Catbird Seat: Birding in the Garden of Good and Not So Good
by Pete Dunne; Illustration by Jeff Sipple
April 10, 2010I am puzzled by birders. They can be the most honest and responsible people on earth and yet some of the most insensitive and thoughtless, too.
Crazy thing is, I’m not talking about a sampling of the population here. I’m talking about individual individuals.
Take honesty. I’ll bet you can’t find a more honest group of people assembled beneath another avocational banner. Birders are incredibly honest—disgustingly honest.
I’m not referring to the pristine nature of their bird lists. I’m talking about dollars- and-cents fair play.
Do you know of any other avocation where a person can walk into a store, be handed a $2,500 binocular, and be invited to take them for a test drive?
“You want a credit card?”
“No.”
“You want my driver’s license?”
“You’re going to bring them back?”
“Well, sure.”
“Then why do I want your driver’s license? I have one of my own.”
Back when optics companies first started attending bird festivals, they used to make borrowers fill out forms. Now they just hand out product.
I’ve actually made trying to lose a binocular a hobby, a crusade. I habitually hand out high-priced optics to strangers I meet in the field, inviting them to just drop them off at the end of the day. The instruments never walk.
Okay, maybe I did lose an instrument once. The suspect was a retired woman of modest means, who walked into the store and fell in love with a binocular that was too big for her budget. It broke her heart that she was going to have to settle.
“Here,” I said, after a moment’s thought. “Borrow these and start saving for the ones you want. Come back when you’ve got the cash.”
She thanked me. Promised she’d be back. For several years, I was treated to postcards telling me where she’d been, and what birds she’d seen, and how she had almost saved all the money she needed. Then the cards stopped. I guess she must have died.
Too bad, actually, because I was looking forward to telling her that the binoculars she was using were sent to me by Roger Tory Peterson. He asked me to evaluate them. Now she’ll never know the instruments were his.
So that’s birders’ good side. The flip side is the discourteous side.
What discourtesy?
There! See what I mean?
You’re not alone. Years ago, I was addressing 400 birders at a seminar on ethics at the ABA Convention in Colorado. I asked the crowd if anyone could name the number one complaint that Cape May residents had about birders.

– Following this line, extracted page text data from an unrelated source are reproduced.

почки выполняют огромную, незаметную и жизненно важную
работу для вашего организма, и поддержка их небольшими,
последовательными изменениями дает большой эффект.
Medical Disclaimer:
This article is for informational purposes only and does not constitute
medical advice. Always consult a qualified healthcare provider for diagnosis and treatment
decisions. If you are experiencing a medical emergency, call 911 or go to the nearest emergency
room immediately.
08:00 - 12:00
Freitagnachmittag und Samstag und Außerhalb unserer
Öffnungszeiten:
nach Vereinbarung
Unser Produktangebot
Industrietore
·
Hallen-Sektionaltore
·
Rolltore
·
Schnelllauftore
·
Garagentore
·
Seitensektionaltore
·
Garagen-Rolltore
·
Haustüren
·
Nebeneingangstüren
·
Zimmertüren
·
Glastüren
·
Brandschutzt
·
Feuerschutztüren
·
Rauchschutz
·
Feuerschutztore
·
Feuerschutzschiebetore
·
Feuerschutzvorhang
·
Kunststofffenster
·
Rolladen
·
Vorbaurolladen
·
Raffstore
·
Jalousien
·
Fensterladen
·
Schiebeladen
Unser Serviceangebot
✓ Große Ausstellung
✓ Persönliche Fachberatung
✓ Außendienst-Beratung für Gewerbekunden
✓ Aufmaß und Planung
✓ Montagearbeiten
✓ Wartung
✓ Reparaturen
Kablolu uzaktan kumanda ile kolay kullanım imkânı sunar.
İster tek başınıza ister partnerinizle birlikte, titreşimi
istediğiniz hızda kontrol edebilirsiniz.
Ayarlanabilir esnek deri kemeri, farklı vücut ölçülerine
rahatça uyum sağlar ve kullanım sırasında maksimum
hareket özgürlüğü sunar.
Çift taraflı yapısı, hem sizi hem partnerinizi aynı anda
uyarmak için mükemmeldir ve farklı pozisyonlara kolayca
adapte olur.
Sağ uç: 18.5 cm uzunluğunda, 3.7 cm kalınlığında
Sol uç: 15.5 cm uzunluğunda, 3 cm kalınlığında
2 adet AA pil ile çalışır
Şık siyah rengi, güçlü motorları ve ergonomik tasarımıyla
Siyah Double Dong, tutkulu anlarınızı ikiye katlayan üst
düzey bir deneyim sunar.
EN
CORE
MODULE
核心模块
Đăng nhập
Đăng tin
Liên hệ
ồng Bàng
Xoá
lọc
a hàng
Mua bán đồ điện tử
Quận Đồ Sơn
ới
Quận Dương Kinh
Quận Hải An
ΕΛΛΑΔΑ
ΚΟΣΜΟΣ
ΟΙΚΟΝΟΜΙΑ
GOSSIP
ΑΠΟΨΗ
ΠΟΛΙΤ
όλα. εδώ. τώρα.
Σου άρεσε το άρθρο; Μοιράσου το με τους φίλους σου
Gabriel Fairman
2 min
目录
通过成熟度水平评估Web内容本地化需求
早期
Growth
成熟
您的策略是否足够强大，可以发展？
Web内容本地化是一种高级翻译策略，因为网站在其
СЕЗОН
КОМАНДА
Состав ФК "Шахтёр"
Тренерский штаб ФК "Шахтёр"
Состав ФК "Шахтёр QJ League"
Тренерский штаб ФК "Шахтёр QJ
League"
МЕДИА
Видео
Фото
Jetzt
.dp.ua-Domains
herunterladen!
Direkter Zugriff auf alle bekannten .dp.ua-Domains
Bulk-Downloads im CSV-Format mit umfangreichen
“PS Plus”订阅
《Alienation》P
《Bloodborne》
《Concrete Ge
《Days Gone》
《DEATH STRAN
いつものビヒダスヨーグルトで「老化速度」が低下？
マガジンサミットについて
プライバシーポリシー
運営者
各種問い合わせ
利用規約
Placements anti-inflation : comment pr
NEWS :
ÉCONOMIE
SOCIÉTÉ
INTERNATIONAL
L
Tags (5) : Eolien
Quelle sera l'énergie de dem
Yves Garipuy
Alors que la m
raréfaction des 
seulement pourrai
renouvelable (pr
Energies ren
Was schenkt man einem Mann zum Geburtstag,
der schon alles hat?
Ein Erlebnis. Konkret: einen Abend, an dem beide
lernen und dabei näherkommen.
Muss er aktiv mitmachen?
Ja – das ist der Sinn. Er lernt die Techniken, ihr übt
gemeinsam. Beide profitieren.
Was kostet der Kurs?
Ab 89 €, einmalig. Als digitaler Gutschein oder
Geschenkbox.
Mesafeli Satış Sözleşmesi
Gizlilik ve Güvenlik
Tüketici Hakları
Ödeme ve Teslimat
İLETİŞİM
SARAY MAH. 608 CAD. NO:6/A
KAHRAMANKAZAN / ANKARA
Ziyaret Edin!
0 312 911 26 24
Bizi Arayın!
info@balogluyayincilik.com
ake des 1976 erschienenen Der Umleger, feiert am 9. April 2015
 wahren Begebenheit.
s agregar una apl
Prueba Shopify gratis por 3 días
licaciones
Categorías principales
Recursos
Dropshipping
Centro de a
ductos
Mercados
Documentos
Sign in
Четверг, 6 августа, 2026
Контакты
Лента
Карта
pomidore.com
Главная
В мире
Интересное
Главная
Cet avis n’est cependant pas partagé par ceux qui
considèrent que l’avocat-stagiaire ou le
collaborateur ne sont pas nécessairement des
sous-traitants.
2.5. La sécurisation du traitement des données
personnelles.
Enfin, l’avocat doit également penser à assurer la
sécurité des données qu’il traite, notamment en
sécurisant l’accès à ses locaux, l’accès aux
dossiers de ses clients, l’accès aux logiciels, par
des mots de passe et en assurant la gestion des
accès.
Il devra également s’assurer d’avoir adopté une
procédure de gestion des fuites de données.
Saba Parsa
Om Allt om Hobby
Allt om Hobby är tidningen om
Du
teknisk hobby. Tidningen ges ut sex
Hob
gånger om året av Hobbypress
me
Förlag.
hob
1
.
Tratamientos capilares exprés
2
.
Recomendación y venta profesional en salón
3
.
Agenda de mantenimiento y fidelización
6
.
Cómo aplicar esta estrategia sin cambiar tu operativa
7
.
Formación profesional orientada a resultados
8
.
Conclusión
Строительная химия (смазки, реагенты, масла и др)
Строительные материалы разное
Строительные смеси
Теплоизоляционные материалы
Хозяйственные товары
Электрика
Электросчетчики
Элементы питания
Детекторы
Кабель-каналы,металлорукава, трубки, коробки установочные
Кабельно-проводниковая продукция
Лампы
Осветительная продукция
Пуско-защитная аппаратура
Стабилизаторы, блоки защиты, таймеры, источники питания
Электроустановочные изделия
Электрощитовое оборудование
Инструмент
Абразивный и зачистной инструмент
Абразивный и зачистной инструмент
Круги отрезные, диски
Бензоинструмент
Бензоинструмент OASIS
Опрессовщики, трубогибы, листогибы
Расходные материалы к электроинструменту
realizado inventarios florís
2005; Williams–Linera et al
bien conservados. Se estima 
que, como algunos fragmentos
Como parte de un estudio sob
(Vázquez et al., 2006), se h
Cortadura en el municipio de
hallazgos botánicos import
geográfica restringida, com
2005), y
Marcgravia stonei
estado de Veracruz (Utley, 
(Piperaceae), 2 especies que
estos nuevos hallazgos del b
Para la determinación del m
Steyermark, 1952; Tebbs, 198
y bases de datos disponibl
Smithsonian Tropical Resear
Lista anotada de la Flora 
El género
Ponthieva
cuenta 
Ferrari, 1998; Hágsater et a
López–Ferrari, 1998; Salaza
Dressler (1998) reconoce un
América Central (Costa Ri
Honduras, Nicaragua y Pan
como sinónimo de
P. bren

Several foibles were offered. Trespassing, being noisy at O-Dark-Thirty, pointing their binoculars toward houses.
Shockingly (but not surprisingly) not one person in the crowd guessed right. The answer was (and is) “stopping in the middle of the road to look at birds.” It drives residents crazy.
“Well … can’t people just drive around you?”
Sure they can. But why should they have to?
Related to this is the nonchalance many birders exhibit toward maintaining a normal speed on public roads. I ran into such a one this fall—happily not literally. I got caught behind a guy with a bumper plastered with birding bumper stickers, who was driving at a crawl, looking every way but forward, and so cross-the-center-line erratic that passing was not an option. He finally stopped at a trailhead, and I pulled up to encourage him to be more courteous.
“There wasn’t anybody behind me,” was his reply.
Informed that “I was behind him,” he replied, “Oh, well then it didn’t matter.” Being a birder, he figured I’d understand.
I do understand. There’s just a difference between understanding discourtesy and sanctioning it.
I guess, if I had to choose, I’d rather that the ranks of birders were populated with discourteous saints than polite thieves. But it beats the devil out of me why anyone has to choose.